AİHM SÖZLEŞMELERİNE AYKIRI HALLER
Bir başka anektod: “Keskin Cezaevinde de, Sincan Cezaevinde de şüpheli-müdafi görüşmeleri OHAL kararnameleri kapsamında görüntülü ve sesli olarak kayda alınmakta, ayrıca bir görevli bu görüşmenin başından sonuna kadar görüşmeye refakat etmekte ve gerek avukat gerekse şüphelinin evraklarını incelemektedir. Keskin T Tipi Cezaevinde buna ilâveten avukatların kullanmakta olduğu defterleri ve yanlarında getirdiği evraklarının fotokopisi çekilerek soruşturma savcısına verileceği görevli memurlar tarafından ifade edildi.
“Tek kişilik hücreler, hükümlülerin cezalarının belli bir bölümünü geçirmeleri ya da disiplin suçu işleyenler için bir yaptırım olarak getirilirken, ancak şu an haklarında bir mahkûmiyet hükmü bulunmayan, yargılama aşamasına dahi başlamamış tutuklu ve ihraç edilmiş Yüksek Yargı üyelerinin, ne kadar süre ile kalacakları belli olmayan tek kişilik hücrelere konulmaları ve yukarıda lâyık görülen davranışlara maruz kalmaları, öncelikle insan haklarına aykırı olduğu zahirdir.

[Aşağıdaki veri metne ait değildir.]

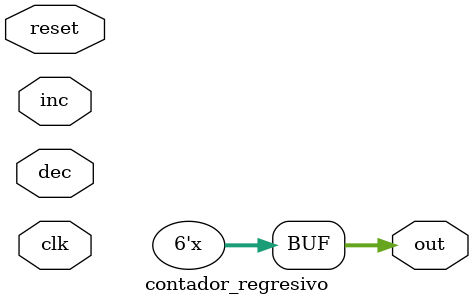
<source format=sv>
module contador_regresivo(input clk, reset, dec, inc,
									output reg[5:0] out);
								  
//always @ (posedge clk) begin
//	if (!reset)
//		out <= 9;
//	
//	else begin
////		if (out == 0) begin
////		end
////		
////		else
////			out <= out - 1;
//	
//	end
//end

always @ (dec, inc) begin
	if (!dec)
		out <= out - 1;
		
	if (!inc)
		out <= out + 1;
	
end
	
endmodule
</source>
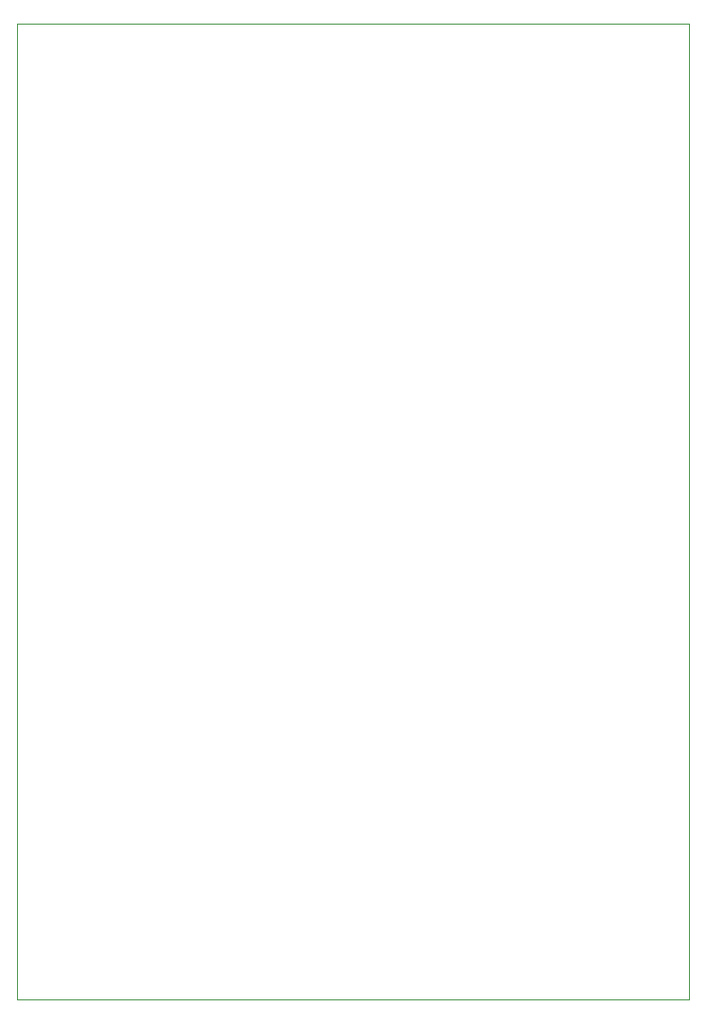
<source format=gbr>
%TF.GenerationSoftware,KiCad,Pcbnew,(5.1.9-0-10_14)*%
%TF.CreationDate,2021-08-10T16:32:06-04:00*%
%TF.ProjectId,led-tester,6c65642d-7465-4737-9465-722e6b696361,v1*%
%TF.SameCoordinates,Original*%
%TF.FileFunction,Profile,NP*%
%FSLAX46Y46*%
G04 Gerber Fmt 4.6, Leading zero omitted, Abs format (unit mm)*
G04 Created by KiCad (PCBNEW (5.1.9-0-10_14)) date 2021-08-10 16:32:06*
%MOMM*%
%LPD*%
G01*
G04 APERTURE LIST*
%TA.AperFunction,Profile*%
%ADD10C,0.050000*%
%TD*%
G04 APERTURE END LIST*
D10*
X110109000Y-145923000D02*
X110109000Y-58674000D01*
X170307000Y-145923000D02*
X110109000Y-145923000D01*
X170307000Y-58674000D02*
X170307000Y-145923000D01*
X110109000Y-58674000D02*
X170307000Y-58674000D01*
M02*

</source>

AİHM, bedene saldırıdan başka bir yolla endişe, üzüntü ve baskı durumu yaratarak ruhsal ıztırap verilmesini Avrupa İnsan Hakları Sözleşmesi’nin 3. Maddesindeki insanlık dışı muamele kapsamı içerisinde değerlendirdiğini de ayrıca belirtmek gerekiyor.”